## Brief A
Answer these questions about the text on antimicrobial resistance:
(i) What kind of genetics do the researchers use to study the evolution, spread, and molecular basis of AMR?
(ii) Which three kinds of data does the interdisciplinary work integrate?
(iii) Through what approach does the research seek to repurpose existing antibiotics and drugs?
## Brief B
Please carry on the text on antimicrobial resistance past its final sentence.

## Selected text
Antimicrobial resistance
Our research addresses the complexity of antimicrobial resistance (AMR) by targeting multiple facets of the problem. Using microbial molecular genetics our researchers investigate the evolution, spread, and the molecular basis of AMR in bacterial pathogens. Our work focuses on unravelling the success of AMR pathogens and how antibiotic resistance influences disease and colonisation. Recognising that AMR is not just a problem of pathogens and disease, we work in an interdisciplinary way integrating clinical, scientific, and behavioural data to study the burden and drivers of AMR. We are also addressing the problem of decreasing effective antibiotic treatment options due to rising AMR, by conducting research that is developing novel therapeutics approaches, and also research looking to repurpose existing antibiotics and drugs through combination therapies. combinations.

## Data section
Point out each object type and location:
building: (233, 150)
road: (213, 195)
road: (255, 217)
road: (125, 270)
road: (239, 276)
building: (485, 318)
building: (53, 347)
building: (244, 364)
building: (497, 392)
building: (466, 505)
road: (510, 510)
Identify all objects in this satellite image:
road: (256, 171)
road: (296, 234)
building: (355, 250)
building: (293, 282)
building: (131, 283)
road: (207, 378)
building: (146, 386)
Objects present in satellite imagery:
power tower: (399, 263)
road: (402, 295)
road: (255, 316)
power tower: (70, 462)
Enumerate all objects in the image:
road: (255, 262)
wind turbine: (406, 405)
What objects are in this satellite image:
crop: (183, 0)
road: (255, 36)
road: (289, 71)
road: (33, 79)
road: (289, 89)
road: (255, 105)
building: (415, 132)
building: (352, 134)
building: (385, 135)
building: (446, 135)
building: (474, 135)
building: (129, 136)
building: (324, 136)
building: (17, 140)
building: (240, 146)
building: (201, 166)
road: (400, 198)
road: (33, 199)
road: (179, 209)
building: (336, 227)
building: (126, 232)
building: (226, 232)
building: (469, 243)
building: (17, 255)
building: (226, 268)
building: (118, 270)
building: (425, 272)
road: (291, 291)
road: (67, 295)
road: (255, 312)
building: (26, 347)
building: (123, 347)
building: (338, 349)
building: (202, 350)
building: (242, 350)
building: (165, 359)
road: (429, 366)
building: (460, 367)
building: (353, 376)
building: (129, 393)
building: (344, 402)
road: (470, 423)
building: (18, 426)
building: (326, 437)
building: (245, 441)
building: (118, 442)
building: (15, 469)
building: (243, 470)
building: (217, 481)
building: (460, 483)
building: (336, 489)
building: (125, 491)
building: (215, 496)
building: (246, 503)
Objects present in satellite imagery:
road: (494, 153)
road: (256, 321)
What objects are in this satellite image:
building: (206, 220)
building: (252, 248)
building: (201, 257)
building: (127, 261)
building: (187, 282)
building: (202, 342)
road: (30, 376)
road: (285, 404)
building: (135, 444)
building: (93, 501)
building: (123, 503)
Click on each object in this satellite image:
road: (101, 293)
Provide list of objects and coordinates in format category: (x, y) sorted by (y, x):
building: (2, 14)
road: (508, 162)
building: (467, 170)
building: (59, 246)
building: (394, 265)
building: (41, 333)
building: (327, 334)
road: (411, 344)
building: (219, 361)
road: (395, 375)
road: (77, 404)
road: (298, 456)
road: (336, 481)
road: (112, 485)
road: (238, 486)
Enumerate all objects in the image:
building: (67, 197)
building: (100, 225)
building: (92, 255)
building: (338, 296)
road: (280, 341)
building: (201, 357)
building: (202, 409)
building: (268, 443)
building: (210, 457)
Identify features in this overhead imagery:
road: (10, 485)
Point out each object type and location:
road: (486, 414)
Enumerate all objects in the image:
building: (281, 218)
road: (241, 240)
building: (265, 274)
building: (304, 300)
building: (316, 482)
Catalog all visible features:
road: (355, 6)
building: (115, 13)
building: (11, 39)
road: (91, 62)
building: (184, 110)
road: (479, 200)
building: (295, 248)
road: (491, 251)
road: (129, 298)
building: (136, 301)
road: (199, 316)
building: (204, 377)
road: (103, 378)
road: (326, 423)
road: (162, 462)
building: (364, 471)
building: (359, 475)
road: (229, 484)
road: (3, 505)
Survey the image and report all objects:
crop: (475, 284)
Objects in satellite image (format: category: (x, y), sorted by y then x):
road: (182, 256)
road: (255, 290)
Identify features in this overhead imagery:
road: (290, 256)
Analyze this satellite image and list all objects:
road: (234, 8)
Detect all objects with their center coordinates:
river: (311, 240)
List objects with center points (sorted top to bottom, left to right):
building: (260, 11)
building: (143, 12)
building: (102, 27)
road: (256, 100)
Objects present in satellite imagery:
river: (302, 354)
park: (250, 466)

## Exercise output A
(i) Microbial molecular genetics.
(ii) Clinical, scientific, and behavioral data.
(iii) Combination therapies.

## Exercise output B
Principal Investigators
Projects of Interest
The HATUA study (Holistic Approach to Unravel Antibacterial Resistance in East Africa) established an East African AMR Surveillance Network across three countries: Uganda, Tanzania and Kenya. The project characterised the ABR bacteria that cause disease in these locations, mapped the use of ABs and captured the behaviour and attitudes of AB use in humans.
The interdisciplinary CARE study (COVID-19 and Antimicrobial Resistance in East Africa – impact and response) investigated the extent to which COVID-19 changed health-seeking behaviour for common bacterial illnesses and the availability and usage of antibiotics in both Tanzania and Uganda.
Antibiotics are a precious resource but are not always treated as such. Indiscriminate use of antibiotics in the past 80 years has lead to an alarming rise in antimicrobial resistance (AMR). Combining antibiotics into single therapies can not only drastically reduce the chance of resistance occurring in the bacterial pathogen but also lower the concentrations of the antibiotics such that toxicity to the patient is significantly reduced.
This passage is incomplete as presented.